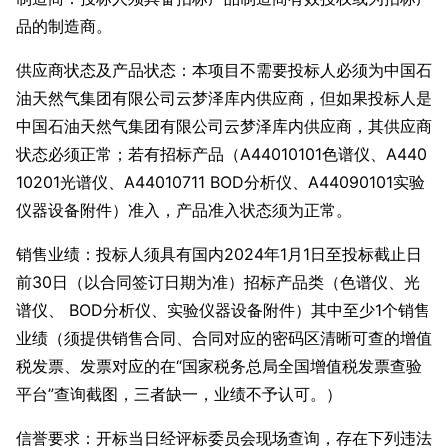
品的制造商。
供应商状态及产品状态：本项目不需要投标人必须为中国石
油天然气集团有限公司云梦泽库内供应商，但如果投标人是
中国石油天然气集团有限公司云梦泽库内供应商，其供应商
状态必须正常；若有招标产品（A44010101色谱仪、A440
10201光谱仪、A44010711 BOD分析仪、A44090101实验
仪器设备附件）准入，产品准入状态须为正常。
销售业绩：投标人须具有国内2024年1月1日至投标截止日
前30日（以合同签订日期为准）招标产品类（色谱仪、光
谱仪、 BOD分析仪、实验仪器设备附件）其中至少1个销售
业绩（须提供销售合同、合同对应的密码区清晰可查的增值
税发票、发票对应的在“国家税务总局全国增值税发票查验
平台”查询截图，三者缺一，业绩不予认可。）
信誉要求：开标当日经评标委员会现场查询，存在下列违法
◇ ◇ ◇ ◇ ◇
* **TASK DETAILS**
Reproduce each entry exactly, without the pictures.

* **SOLUTION FOR THIS EXERCISE**
品的制造商。
供应商状态及产品状态：本项目不需要投标人必须为中国石
油天然气集团有限公司云梦泽库内供应商，但如果投标人是
中国石油天然气集团有限公司云梦泽库内供应商，其供应商
状态必须正常；若有招标产品（A44010101色谱仪、A440
10201光谱仪、A44010711 BOD分析仪、A44090101实验
仪器设备附件）准入，产品准入状态须为正常。
销售业绩：投标人须具有国内2024年1月1日至投标截止日
前30日（以合同签订日期为准）招标产品类（色谱仪、光
谱仪、 BOD分析仪、实验仪器设备附件）其中至少1个销售
业绩（须提供销售合同、合同对应的密码区清晰可查的增值
税发票、发票对应的在“国家税务总局全国增值税发票查验
平台”查询截图，三者缺一，业绩不予认可。）
信誉要求：开标当日经评标委员会现场查询，存在下列违法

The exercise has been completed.